At the end of the same aisle there was a guy with a bucket of junk camping gadgets and he was selling them 5 for $5, 10 for $9, and 20 for $17. I saw a lot of kids wanting to look at the stuff but the adult that was dragging them around for the day wasn’t interested in stopping. Scrip doesn’t grow on trees but I figured there might be something there for Fabrice. I spent the flaming $17 and wound up with twenty gadget toys that I was going to make little go-bags with. DJ made one for me as my Crossover present and I wore it out and it now sits in the small box I put the few keepsakes I have. First thing that I spotted that caused the temptation was a multi-tool hair clip. Not kidding. Even if the tools don’t work, they keep the front hair from getting in my eyes. Some of the other little “toys” that I got were survival whistles, carabiners that had their own little multi-tool attachment, plastic compasses, wire saws, and a couple of survival bracelets made out of paracord that the clip doubled as a pocket knife. On another aisle I found three old eyeglass cases that had a snap-close opening that could be strung on a belt. The “toys” got split between the three and there was still plenty of room for more but I figure I could come up with stuff over time for Fabrice’s if he showed he was responsible with the first stuff.

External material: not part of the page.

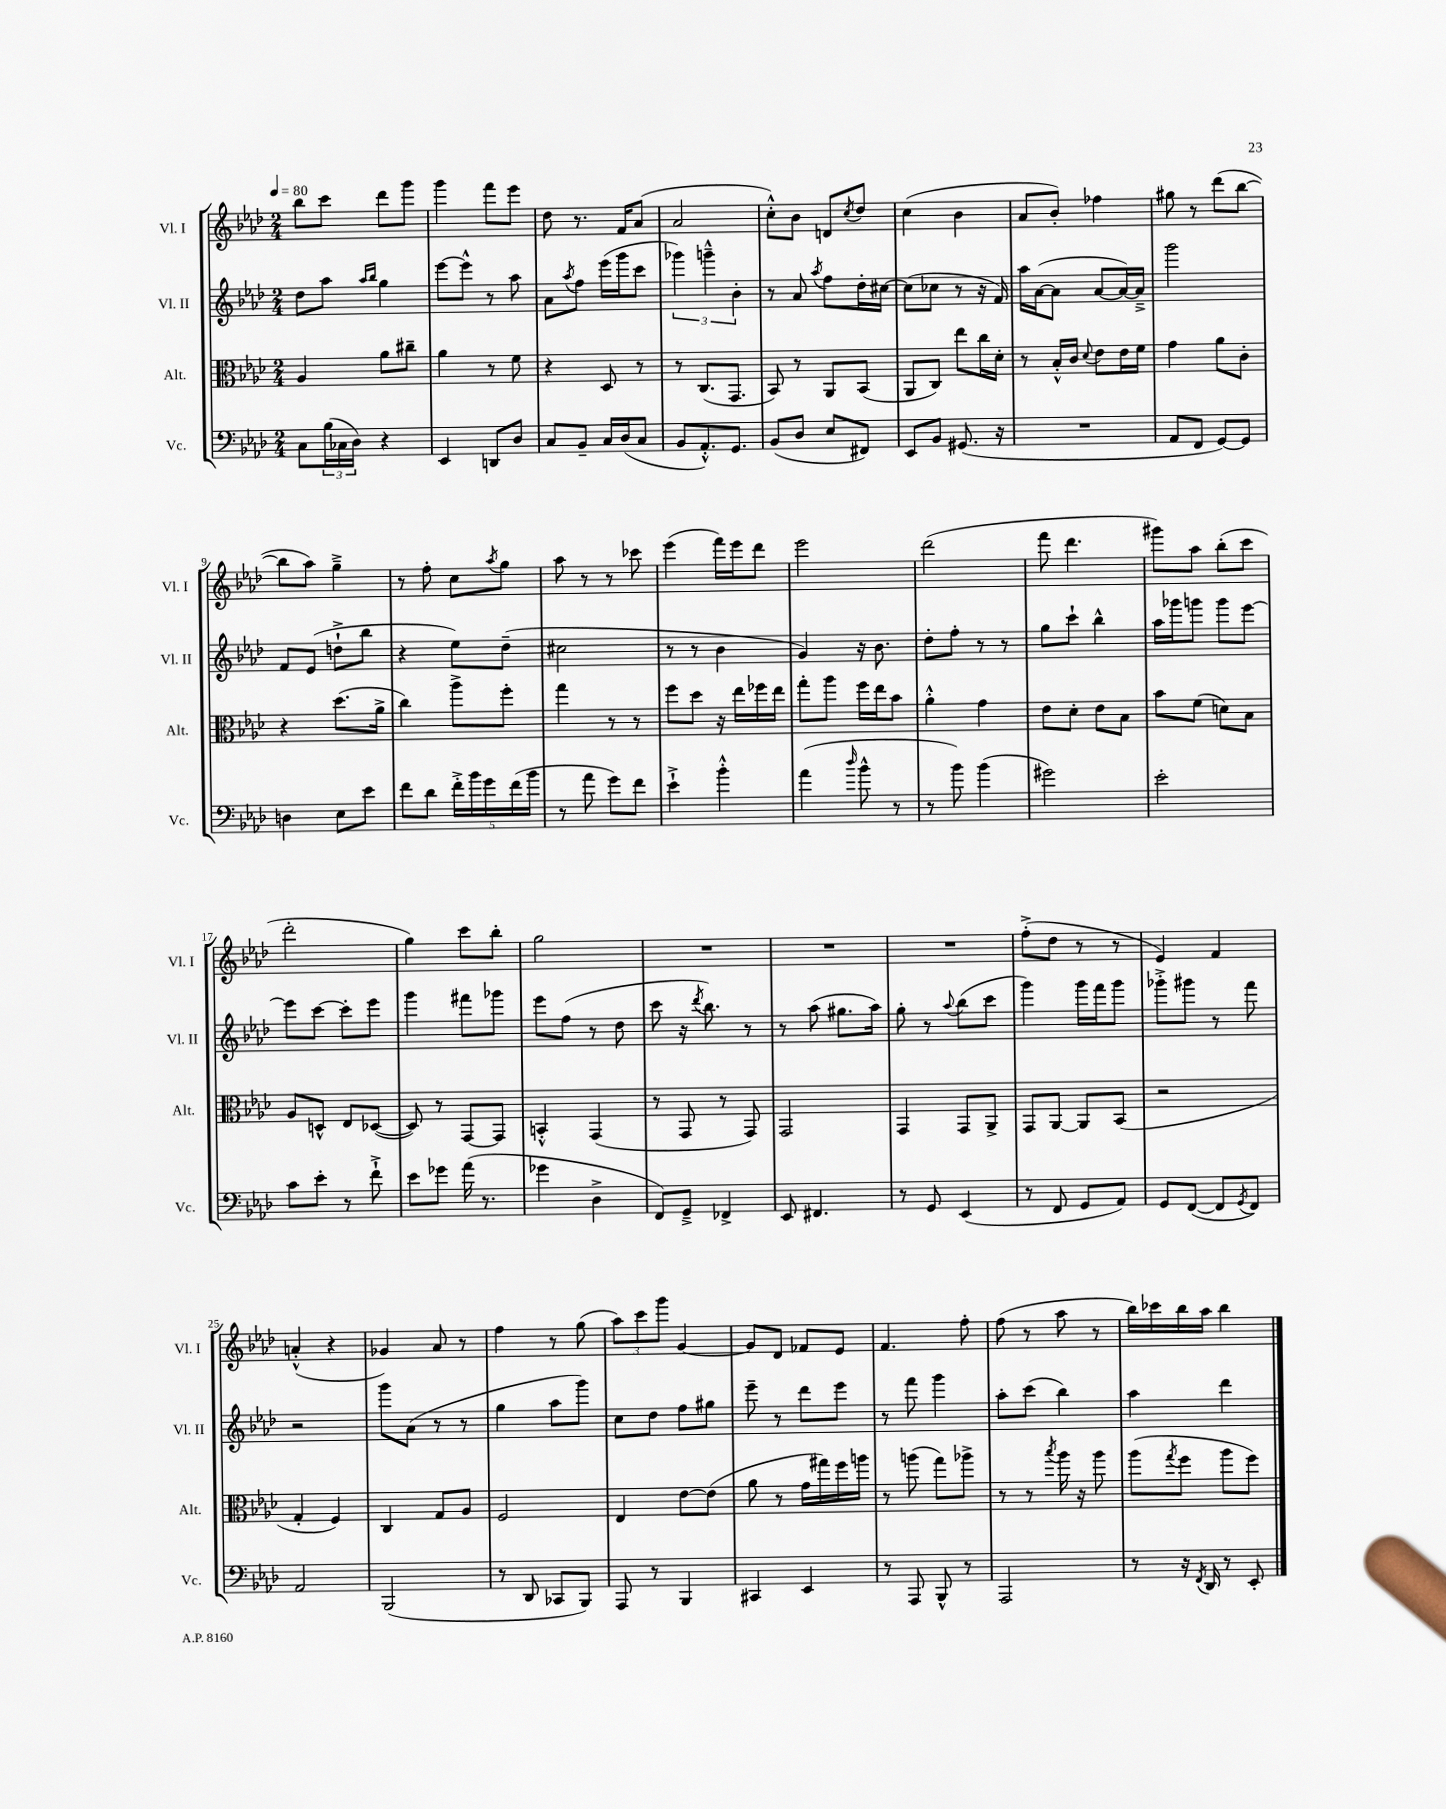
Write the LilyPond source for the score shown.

That problem solved I moved on. It took a couple rows but I found a vendor selling some knock-off brand exercise clothes. I had to pick through a bunch to avoid things like having two different cup sizes or them having something rude stitched on but I managed to find not one, but two sports bras that wouldn’t embarrass me to wear. Was even surprised to find a couple packages of boyshorts undies which is the style I prefer.
I passed a table that was selling honey. Whoooo boy wasn’t that expensive, but people were paying it and seemed grateful to find it. There is a sugar shortage believe it or not. We grow it here in the cane fields, but it gets processed someplace else, or so explained Em. That means it gets harvested, hauled off, and then even though it gets grown here it can be more expensive than where it gets shipped to for turning into the white stuff people are used to using. I prefer the raw sugar now because one it is cheaper, two I get it as part of my pay, and three it tastes a little more real if that makes any sense at all. I think that it is the molasses that is left in it.

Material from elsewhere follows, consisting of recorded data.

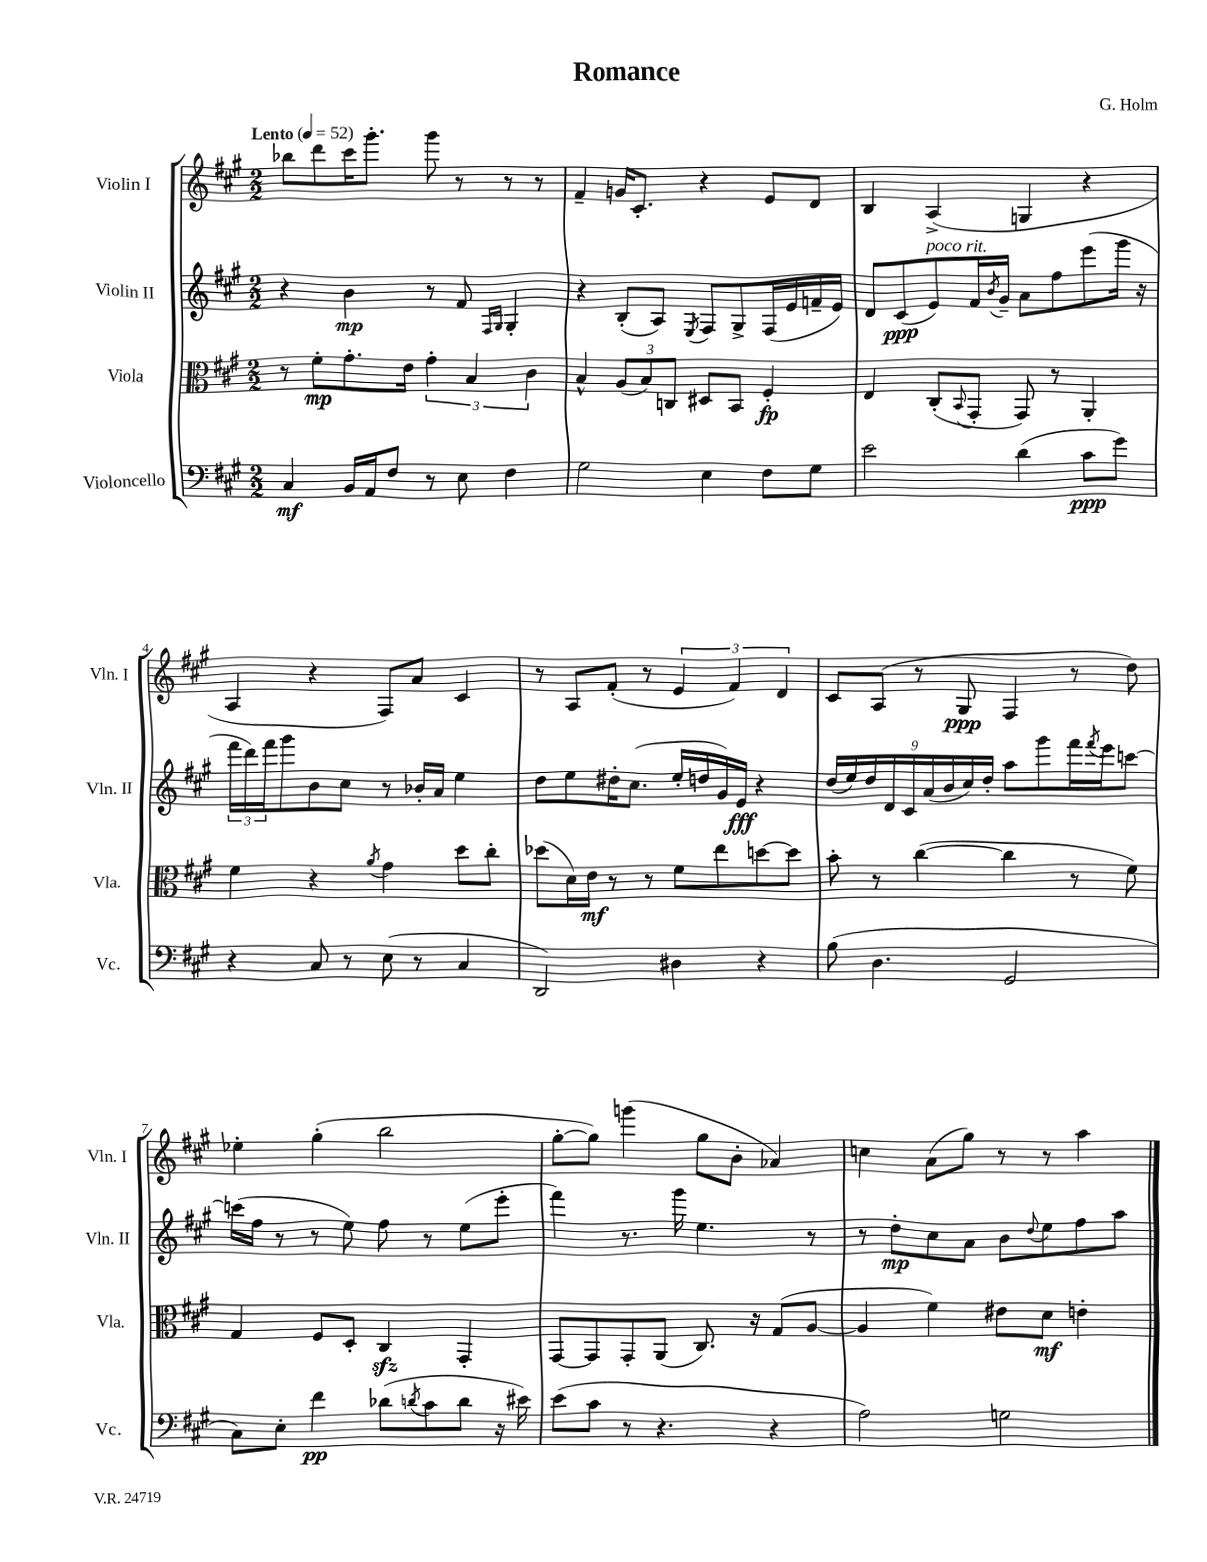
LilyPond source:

\header { title = "Romance" composer = "G. Holm" }
<<
\new StaffGroup <<
\new Staff = "s0" \with { instrumentName = "Violin I" shortInstrumentName = "Vln. I" } {
    \clef treble \key a \major \numericTimeSignature \time 2/2 \tempo "Lento" 4 = 52
    bes''8 d'''8 cis'''16 gis'''8.-. gis'''8 r8 r8 r8 |
    fis'4-- g'16 cis'8.-. r4 e'8 d'8 |
    b4 a4->( g4 r4 |
    a4 r4 fis8) a'8 cis'4 |
    r8 a8 fis'8-.( r8 \tuplet 3/2 { e'4 fis'4) d'4 } |
    cis'8 a8( r8 gis8\ppp fis4 r8 d''8) |
    ees''4-. gis''4-.( b''2 |
    gis''8~-. gis''8) g'''4( gis''8 b'8-. aes'4) |
    c''4 a'8( gis''8) r8 r8 a''4 \bar "|." |
}
\new Staff = "s1" \with { instrumentName = "Violin II" shortInstrumentName = "Vln. II" } {
    \clef treble \key a \major \numericTimeSignature \time 2/2
    r4 b'4\mp r8 fis'8 \grace { fis16 gis16 } gis4-. |
    r4 b8-.( a8) \acciaccatura { e8 } fis8 gis8-> fis16( e'16 f'16-- e'16) |
    d'8 cis'8\ppp( e'8^\markup { \italic "poco rit." }) fis'16 \acciaccatura { b'8 } gis'16-- a'8 fis''8 e'''8( gis'''16 r16 |
    \tuplet 3/2 { fis'''16 d'''16) fis'''16 } gis'''8 b'8 cis''8 r8 bes'16-. a'16 e''4 |
    d''8 e''8 dis''16-. cis''8.( e''16-. d''16 gis'16) e'16\fff r4 |
    \tuplet 9/8 { d''16( e''16) d''16 d'16 cis'16 a'16( b'16 cis''16) d''16-. } a''8 gis'''8 fis'''16 \acciaccatura { fis'''8 } e'''16 c'''8~ |
    c'''16( fis''16 r8 r8 e''8) fis''8 r8 e''8( e'''8-. |
    fis'''4) r8. gis'''16 e''4. r8 |
    r8 d''8-.\mp cis''8 a'8 b'8 \appoggiatura { d''8 } e''8 fis''8 a''8 \bar "|." |
}
\new Staff = "s2" \with { instrumentName = "Viola" shortInstrumentName = "Vla." } {
    \clef alto \key a \major \numericTimeSignature \time 2/2
    r8 fis'8-.\mp gis'8.-. e'16 \tuplet 3/2 { gis'4-. b4 cis'4 } |
    b4-^ \tuplet 3/2 { a8( b8) c8 } dis8 b,8 fis4-.\fp |
    e4 cis8-.( \appoggiatura { b,8 } gis,8-. gis,8) r8 a,4-. |
    fis'4 r4 \acciaccatura { a'8 } gis'4 d''8 cis''8-. |
    des''8( d'16) e'16\mf r8 r8 fis'8 e''8 d''8~ d''8 |
    b'8-. r8 cis''4~( cis''4 r8 fis'8) |
    gis4 fis8 d8-. cis4\sfz gis,4-. |
    gis,8~ gis,8 gis,8-. a,8( cis8.) r16 gis8( a8~ |
    a4 fis'4) eis'8 d'8\mf e'4-. \bar "|." |
}
\new Staff = "s3" \with { instrumentName = "Violoncello" shortInstrumentName = "Vc." } {
    \clef bass \key a \major \numericTimeSignature \time 2/2
    cis4\mf b,16 a,16 fis8 r8 e8 fis4 |
    gis2 e4 fis8 gis8 |
    e'2 d'4( cis'8\ppp gis'8) |
    r4 cis8 r8 e8( r8 cis4 |
    d,2) dis4 r4 |
    b8( d4. gis,2 |
    cis8) e8-. fis'4\pp des'8( \acciaccatura { d'8 } cis'8 d'8 r16 eis'16) |
    e'8( cis'8 r8 r4. r4 |
    a2) g2 \bar "|." |
}
>>
>>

There are a couple of five-gallon buckets of honey in the Big House pantry. The older ladies look at it askance. Yeah, that’s a word. I took my SATs my Junior year thank you very much. And askance is exactly how they look at them buckets. They’re going to be looking even more askance when they see that they’ve now got two more of those buckets. Momma L is more willing to accept that we might have to use them but even she says not until after the raw sugar runs out. I saw a note that I’m supposed to get some of my pay in honey this time. I need to look up some recipes and see how it can be used. What was it that Yula Mae said? Oh yeah; waste not want not.
Waste. Funny thing is that the definition of waste is kinda in the eye of the beholder. And my eye was beholding a truckload of scratch and dent pharmacy and that’s exactly what I needed.